Work to complete -> Find the line with "roll_deg: -0.7" in the entries below. Repeat it, every following line, and the line with "focal_mm: 164", exactly and with nothing added.

[Start of section]

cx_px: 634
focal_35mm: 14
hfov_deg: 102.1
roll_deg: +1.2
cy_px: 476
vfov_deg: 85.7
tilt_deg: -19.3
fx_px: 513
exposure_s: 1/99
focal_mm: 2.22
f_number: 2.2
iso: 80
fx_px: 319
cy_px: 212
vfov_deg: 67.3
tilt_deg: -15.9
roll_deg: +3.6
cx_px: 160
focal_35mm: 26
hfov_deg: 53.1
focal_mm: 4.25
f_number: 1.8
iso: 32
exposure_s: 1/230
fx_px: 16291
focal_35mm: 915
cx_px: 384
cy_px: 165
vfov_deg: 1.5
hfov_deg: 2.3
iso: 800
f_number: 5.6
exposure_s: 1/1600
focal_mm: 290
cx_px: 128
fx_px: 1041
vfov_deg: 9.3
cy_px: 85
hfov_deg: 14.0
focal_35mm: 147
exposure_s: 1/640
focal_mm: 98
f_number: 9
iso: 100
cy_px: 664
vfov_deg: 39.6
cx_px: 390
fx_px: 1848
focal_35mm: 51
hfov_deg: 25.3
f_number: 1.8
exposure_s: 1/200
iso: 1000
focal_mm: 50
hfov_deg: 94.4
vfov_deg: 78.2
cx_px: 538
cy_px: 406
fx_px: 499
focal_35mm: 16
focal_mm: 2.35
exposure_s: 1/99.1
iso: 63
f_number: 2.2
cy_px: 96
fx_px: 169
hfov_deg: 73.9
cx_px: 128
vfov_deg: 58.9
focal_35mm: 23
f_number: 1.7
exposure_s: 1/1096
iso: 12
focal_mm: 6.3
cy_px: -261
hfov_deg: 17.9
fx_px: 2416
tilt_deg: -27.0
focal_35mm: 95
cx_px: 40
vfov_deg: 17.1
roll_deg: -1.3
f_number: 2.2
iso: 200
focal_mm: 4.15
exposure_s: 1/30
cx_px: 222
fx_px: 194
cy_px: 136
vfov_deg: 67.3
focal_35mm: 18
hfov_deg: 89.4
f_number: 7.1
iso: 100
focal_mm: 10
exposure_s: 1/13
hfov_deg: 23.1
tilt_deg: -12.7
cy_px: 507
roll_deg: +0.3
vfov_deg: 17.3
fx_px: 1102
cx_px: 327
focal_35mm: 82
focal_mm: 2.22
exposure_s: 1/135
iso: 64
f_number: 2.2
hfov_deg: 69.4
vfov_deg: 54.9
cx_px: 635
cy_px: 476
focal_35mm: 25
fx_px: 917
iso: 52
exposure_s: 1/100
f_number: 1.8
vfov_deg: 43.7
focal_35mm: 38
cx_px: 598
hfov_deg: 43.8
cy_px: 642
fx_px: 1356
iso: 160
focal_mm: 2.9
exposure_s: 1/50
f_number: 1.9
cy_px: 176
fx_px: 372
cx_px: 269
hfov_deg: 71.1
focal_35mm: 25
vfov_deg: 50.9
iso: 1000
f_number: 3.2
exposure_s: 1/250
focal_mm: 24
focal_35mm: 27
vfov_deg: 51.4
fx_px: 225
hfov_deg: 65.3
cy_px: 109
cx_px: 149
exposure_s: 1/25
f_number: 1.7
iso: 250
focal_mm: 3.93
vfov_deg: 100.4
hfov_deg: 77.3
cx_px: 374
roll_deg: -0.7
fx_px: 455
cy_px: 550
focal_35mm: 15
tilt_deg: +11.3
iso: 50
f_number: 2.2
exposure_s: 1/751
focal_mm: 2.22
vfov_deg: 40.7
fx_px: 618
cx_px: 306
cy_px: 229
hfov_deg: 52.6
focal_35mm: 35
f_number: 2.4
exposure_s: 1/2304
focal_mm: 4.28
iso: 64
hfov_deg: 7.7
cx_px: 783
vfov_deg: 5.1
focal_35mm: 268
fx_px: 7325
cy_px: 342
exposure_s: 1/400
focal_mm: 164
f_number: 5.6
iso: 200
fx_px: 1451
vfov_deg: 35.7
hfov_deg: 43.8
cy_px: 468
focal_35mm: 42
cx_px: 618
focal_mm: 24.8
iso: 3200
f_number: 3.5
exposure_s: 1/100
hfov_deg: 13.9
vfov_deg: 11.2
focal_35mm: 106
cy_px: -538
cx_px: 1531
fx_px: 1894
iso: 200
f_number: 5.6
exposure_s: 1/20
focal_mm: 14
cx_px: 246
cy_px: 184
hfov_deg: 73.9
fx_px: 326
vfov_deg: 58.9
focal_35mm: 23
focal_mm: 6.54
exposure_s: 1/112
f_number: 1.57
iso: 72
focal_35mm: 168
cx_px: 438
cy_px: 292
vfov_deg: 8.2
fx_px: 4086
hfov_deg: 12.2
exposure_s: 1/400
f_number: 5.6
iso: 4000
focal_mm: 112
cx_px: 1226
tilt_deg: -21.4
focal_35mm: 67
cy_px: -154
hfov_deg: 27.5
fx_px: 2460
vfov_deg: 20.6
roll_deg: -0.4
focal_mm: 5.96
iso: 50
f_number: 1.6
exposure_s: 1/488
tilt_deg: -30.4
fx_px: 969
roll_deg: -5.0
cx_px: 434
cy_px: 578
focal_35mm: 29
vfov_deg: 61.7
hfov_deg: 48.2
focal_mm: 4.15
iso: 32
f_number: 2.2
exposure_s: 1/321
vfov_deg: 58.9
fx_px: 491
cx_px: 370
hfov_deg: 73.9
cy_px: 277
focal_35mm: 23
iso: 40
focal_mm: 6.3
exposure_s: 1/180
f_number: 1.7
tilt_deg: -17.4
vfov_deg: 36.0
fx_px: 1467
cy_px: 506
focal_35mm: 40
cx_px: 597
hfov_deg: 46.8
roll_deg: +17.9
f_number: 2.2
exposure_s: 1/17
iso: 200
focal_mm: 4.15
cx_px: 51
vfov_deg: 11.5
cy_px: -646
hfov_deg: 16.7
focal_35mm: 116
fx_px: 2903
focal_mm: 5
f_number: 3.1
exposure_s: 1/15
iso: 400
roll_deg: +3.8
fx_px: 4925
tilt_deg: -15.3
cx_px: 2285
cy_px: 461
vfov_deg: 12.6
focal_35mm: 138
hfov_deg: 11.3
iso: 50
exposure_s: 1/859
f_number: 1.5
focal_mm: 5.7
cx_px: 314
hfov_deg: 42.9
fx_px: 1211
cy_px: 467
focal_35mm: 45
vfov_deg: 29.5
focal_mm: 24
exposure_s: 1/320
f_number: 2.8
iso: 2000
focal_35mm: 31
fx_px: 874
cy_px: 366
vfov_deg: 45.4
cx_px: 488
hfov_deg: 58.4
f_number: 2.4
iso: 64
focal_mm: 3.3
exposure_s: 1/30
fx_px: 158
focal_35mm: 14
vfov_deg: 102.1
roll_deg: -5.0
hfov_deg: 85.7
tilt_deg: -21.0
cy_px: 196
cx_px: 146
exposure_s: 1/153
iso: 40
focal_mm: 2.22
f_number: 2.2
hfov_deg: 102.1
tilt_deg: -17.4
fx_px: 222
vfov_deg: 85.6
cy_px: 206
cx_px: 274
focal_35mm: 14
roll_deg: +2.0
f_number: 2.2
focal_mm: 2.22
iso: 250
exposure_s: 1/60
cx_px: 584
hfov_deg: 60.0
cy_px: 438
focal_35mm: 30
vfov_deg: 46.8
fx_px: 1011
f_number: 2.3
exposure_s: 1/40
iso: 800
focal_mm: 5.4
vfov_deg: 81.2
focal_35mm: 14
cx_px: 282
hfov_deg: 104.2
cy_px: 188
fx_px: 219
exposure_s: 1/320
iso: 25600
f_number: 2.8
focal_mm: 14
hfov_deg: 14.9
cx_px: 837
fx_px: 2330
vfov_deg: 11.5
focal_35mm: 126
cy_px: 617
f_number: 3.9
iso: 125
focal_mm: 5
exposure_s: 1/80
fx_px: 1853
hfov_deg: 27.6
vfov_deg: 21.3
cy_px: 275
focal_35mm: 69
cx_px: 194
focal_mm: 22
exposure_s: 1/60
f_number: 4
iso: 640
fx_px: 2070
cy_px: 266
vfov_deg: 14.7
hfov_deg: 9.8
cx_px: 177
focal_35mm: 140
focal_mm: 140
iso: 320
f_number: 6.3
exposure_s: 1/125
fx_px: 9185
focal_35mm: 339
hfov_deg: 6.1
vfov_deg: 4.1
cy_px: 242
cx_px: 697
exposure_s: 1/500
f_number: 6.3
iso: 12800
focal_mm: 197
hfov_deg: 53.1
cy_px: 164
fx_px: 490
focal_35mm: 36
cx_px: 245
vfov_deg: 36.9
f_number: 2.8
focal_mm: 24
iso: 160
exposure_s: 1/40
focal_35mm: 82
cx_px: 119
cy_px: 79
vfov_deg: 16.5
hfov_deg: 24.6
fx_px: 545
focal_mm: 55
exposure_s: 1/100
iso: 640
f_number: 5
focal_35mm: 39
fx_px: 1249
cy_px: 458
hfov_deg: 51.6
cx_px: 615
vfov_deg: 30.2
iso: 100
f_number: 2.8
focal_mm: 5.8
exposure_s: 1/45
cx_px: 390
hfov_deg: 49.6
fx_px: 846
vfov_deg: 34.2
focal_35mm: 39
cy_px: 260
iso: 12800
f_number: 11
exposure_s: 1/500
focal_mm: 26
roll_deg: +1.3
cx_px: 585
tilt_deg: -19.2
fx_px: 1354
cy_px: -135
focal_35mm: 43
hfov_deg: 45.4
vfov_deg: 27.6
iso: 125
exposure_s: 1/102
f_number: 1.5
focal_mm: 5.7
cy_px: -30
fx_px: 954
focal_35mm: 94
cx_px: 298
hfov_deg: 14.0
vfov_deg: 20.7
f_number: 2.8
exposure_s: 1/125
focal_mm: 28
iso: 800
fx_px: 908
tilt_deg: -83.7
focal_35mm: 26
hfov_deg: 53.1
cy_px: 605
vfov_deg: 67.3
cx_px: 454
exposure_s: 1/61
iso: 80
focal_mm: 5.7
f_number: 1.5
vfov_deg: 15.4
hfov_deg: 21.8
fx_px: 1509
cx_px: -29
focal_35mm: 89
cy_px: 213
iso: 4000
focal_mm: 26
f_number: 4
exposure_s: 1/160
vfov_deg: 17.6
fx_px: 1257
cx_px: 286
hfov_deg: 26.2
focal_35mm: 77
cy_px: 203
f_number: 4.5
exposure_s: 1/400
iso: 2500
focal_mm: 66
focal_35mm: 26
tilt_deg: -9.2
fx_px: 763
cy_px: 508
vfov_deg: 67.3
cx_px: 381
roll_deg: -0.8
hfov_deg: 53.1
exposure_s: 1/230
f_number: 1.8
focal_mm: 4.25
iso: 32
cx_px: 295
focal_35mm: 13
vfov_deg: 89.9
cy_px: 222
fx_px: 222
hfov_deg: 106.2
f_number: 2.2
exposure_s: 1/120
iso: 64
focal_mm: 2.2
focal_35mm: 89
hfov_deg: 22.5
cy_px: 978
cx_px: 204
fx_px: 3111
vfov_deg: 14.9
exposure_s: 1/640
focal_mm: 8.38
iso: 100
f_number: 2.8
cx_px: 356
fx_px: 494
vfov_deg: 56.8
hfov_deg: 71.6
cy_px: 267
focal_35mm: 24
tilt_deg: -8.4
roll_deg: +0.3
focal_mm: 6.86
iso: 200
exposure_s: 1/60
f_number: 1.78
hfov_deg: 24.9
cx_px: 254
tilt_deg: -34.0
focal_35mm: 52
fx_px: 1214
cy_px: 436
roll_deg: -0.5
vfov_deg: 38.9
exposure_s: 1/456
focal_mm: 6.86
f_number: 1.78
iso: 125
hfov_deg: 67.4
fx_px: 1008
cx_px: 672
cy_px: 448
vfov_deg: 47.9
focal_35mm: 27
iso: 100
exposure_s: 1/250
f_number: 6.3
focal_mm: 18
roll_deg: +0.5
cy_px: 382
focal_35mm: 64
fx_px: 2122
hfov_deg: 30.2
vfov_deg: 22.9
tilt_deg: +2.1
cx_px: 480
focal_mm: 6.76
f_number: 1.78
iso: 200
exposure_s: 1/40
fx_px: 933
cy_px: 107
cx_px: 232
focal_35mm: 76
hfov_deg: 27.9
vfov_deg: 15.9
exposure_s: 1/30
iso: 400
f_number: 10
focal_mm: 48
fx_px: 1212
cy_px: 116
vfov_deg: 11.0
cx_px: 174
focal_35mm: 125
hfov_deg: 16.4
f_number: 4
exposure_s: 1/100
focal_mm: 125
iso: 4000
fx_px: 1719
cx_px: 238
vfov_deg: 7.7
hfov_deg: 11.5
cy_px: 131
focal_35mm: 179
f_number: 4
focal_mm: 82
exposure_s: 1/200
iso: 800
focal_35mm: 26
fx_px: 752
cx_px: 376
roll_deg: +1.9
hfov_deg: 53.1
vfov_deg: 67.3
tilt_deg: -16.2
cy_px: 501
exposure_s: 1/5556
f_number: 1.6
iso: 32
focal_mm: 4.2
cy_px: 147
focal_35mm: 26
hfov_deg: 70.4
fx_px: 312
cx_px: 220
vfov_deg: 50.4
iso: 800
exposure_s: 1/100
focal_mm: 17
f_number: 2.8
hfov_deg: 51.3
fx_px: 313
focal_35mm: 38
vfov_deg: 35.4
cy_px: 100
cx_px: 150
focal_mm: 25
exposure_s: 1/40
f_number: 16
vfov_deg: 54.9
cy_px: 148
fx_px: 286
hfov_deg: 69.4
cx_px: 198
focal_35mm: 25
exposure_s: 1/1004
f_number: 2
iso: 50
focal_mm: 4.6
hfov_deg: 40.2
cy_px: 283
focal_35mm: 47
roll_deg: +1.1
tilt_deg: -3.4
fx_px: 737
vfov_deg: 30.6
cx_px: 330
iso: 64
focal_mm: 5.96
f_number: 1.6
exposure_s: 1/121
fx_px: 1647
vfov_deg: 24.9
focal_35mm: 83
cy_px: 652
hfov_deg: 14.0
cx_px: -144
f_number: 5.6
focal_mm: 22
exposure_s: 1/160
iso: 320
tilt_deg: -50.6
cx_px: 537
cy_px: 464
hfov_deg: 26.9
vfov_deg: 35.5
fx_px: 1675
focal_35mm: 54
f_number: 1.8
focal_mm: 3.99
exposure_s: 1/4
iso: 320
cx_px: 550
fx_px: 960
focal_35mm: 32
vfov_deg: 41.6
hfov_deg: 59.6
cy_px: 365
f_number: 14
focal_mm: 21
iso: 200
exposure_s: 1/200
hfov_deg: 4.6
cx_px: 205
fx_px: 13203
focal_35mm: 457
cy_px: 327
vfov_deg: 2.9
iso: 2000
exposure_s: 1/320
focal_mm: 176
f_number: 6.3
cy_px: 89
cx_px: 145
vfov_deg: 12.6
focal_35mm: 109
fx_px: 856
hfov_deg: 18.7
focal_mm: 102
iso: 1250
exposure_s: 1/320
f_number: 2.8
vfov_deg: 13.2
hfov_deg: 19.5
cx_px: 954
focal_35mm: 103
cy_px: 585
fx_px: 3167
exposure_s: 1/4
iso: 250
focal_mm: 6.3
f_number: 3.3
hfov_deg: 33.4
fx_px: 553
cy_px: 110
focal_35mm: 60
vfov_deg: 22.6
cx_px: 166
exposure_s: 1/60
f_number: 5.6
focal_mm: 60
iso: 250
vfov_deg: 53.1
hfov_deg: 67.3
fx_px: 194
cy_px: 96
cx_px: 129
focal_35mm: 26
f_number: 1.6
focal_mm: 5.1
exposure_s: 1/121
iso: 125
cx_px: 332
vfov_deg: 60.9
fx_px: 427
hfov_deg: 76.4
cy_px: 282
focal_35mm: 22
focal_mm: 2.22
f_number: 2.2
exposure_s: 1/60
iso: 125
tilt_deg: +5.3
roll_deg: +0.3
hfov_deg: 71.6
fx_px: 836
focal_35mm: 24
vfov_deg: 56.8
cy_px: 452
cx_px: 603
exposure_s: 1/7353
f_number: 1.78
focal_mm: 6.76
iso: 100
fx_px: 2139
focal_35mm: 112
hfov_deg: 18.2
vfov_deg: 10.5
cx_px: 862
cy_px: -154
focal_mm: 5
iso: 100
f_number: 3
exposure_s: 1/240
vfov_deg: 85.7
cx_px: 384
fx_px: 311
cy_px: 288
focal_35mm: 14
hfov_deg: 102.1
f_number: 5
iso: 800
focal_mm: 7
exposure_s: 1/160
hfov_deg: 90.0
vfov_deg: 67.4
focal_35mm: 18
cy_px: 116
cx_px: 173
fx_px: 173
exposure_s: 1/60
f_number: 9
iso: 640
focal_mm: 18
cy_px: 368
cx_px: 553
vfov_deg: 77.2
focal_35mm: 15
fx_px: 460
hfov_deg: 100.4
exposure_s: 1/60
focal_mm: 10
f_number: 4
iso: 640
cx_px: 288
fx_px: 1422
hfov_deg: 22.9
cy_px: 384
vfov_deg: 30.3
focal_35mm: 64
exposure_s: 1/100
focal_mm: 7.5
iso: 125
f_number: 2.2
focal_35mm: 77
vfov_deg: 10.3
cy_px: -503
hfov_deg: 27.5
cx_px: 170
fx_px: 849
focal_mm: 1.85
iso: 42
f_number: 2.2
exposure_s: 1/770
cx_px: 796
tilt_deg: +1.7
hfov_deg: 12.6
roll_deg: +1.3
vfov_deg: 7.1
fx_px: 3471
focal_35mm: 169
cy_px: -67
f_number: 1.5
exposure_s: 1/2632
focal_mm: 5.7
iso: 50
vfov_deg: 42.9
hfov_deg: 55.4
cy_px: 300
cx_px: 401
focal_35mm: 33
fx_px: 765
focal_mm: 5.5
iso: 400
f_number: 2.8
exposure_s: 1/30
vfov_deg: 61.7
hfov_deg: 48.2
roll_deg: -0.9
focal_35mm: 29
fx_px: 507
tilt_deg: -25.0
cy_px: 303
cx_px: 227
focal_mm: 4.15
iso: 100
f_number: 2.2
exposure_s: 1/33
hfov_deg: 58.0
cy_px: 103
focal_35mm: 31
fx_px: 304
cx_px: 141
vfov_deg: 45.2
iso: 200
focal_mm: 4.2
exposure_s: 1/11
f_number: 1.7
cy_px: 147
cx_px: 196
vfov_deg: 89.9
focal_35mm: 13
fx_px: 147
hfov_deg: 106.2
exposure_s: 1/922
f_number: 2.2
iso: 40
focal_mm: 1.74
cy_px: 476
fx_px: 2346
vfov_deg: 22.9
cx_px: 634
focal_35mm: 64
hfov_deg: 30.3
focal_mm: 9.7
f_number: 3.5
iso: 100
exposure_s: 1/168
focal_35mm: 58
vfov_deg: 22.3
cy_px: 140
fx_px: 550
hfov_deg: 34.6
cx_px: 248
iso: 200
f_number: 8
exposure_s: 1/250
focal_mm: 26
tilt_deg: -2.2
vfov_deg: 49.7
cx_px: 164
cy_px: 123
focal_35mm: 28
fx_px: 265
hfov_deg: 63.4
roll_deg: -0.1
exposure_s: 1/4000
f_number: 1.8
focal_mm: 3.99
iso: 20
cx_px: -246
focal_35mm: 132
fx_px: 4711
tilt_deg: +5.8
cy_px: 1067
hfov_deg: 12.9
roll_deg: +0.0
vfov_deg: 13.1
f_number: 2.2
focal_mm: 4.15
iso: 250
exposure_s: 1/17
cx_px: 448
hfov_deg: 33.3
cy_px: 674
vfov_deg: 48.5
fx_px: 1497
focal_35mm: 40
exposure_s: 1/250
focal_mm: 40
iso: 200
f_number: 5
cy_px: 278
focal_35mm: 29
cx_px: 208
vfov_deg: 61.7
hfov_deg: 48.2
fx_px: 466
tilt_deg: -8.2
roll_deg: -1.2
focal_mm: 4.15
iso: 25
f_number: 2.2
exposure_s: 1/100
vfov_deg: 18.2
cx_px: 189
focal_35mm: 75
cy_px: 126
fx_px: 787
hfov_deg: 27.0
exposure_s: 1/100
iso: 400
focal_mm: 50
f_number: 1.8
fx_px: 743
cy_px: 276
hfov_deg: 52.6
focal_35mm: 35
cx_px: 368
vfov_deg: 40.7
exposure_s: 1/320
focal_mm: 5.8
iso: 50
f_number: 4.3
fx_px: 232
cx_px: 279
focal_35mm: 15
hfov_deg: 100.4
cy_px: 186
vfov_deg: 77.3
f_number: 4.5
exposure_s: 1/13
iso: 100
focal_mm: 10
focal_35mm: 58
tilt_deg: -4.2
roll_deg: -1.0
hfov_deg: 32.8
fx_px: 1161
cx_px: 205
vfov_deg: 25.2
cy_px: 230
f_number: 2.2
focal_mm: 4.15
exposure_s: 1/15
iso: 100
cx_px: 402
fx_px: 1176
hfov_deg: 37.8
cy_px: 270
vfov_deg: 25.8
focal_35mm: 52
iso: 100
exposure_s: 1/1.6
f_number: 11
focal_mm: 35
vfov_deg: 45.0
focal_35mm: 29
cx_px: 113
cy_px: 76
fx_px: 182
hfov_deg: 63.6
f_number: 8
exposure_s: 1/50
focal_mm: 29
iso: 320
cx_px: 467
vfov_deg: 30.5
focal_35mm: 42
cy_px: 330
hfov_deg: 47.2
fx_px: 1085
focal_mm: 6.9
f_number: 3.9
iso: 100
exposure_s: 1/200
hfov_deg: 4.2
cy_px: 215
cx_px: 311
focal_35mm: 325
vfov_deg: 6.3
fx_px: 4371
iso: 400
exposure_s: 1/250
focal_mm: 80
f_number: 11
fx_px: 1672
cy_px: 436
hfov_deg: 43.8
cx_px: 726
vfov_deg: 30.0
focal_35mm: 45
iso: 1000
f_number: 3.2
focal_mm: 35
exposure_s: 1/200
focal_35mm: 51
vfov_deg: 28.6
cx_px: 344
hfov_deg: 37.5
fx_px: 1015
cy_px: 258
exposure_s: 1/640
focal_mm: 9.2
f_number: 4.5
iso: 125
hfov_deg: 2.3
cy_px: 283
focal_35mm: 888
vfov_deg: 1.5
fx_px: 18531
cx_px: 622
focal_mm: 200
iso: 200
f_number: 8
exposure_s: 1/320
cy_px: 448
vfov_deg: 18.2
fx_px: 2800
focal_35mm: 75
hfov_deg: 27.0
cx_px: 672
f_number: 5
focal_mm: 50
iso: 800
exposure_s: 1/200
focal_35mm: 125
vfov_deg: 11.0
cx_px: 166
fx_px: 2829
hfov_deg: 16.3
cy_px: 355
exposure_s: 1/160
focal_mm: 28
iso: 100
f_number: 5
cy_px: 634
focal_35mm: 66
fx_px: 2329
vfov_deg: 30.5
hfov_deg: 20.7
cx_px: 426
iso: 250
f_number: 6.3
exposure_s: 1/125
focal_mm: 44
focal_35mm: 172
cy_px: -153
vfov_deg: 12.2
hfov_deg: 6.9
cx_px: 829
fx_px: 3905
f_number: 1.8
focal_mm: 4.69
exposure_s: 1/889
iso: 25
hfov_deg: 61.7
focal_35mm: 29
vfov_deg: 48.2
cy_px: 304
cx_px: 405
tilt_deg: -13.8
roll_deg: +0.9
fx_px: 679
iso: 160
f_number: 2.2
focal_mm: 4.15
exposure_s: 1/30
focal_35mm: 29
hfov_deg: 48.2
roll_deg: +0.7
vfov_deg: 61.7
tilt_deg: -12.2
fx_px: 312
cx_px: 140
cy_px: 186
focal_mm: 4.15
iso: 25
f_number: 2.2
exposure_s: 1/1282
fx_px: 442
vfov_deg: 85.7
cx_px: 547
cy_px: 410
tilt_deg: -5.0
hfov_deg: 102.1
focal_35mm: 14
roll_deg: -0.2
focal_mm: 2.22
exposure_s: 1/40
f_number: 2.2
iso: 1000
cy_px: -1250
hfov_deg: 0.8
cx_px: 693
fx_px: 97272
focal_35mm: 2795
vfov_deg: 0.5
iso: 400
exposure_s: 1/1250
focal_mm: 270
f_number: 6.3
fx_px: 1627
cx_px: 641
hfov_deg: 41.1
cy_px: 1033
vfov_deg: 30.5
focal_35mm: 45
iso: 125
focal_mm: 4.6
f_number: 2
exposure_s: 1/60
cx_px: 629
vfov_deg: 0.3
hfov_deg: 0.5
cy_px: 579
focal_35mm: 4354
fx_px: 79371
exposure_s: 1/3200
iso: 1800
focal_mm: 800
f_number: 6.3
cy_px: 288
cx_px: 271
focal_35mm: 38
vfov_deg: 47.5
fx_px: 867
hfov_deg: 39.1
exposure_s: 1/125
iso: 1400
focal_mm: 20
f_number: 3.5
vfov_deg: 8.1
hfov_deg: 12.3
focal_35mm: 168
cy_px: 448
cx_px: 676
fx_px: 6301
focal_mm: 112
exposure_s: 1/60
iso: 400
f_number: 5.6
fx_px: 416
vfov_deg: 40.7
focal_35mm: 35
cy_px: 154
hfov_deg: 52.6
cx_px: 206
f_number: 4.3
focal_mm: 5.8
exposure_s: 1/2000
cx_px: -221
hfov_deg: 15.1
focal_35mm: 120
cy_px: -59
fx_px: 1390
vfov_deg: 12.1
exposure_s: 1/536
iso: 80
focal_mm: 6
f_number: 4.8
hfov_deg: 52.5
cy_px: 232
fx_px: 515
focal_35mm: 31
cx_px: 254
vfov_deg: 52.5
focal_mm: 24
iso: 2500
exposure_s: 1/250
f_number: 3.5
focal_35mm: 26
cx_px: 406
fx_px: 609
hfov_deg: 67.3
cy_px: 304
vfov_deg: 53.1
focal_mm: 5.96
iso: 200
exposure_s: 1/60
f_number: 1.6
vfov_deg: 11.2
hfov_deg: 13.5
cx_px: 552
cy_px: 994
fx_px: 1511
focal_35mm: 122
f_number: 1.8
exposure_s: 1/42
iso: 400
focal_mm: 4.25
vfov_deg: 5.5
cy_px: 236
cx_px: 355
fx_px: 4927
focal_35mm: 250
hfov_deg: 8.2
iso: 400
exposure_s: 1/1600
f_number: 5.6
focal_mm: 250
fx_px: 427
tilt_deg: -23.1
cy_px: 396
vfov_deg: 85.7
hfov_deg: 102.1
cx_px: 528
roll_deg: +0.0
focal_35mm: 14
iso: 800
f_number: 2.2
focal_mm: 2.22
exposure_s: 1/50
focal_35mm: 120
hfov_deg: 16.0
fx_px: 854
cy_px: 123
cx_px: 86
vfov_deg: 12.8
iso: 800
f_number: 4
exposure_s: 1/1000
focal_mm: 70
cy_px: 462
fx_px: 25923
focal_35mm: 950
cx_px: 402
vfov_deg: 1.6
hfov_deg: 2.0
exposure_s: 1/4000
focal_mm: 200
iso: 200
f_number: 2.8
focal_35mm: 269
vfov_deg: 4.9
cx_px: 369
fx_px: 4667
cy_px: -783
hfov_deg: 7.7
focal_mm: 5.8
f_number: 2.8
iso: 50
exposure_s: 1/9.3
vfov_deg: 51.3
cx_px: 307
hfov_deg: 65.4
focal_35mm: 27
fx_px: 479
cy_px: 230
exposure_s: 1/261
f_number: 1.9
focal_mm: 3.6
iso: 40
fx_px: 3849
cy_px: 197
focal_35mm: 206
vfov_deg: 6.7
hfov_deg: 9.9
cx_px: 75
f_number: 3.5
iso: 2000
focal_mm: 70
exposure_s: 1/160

[End of section]

Output below ->
roll_deg: -0.7
fx_px: 455
cy_px: 550
focal_35mm: 15
tilt_deg: +11.3
iso: 50
f_number: 2.2
exposure_s: 1/751
focal_mm: 2.22
vfov_deg: 40.7
fx_px: 618
cx_px: 306
cy_px: 229
hfov_deg: 52.6
focal_35mm: 35
f_number: 2.4
exposure_s: 1/2304
focal_mm: 4.28
iso: 64
hfov_deg: 7.7
cx_px: 783
vfov_deg: 5.1
focal_35mm: 268
fx_px: 7325
cy_px: 342
exposure_s: 1/400
focal_mm: 164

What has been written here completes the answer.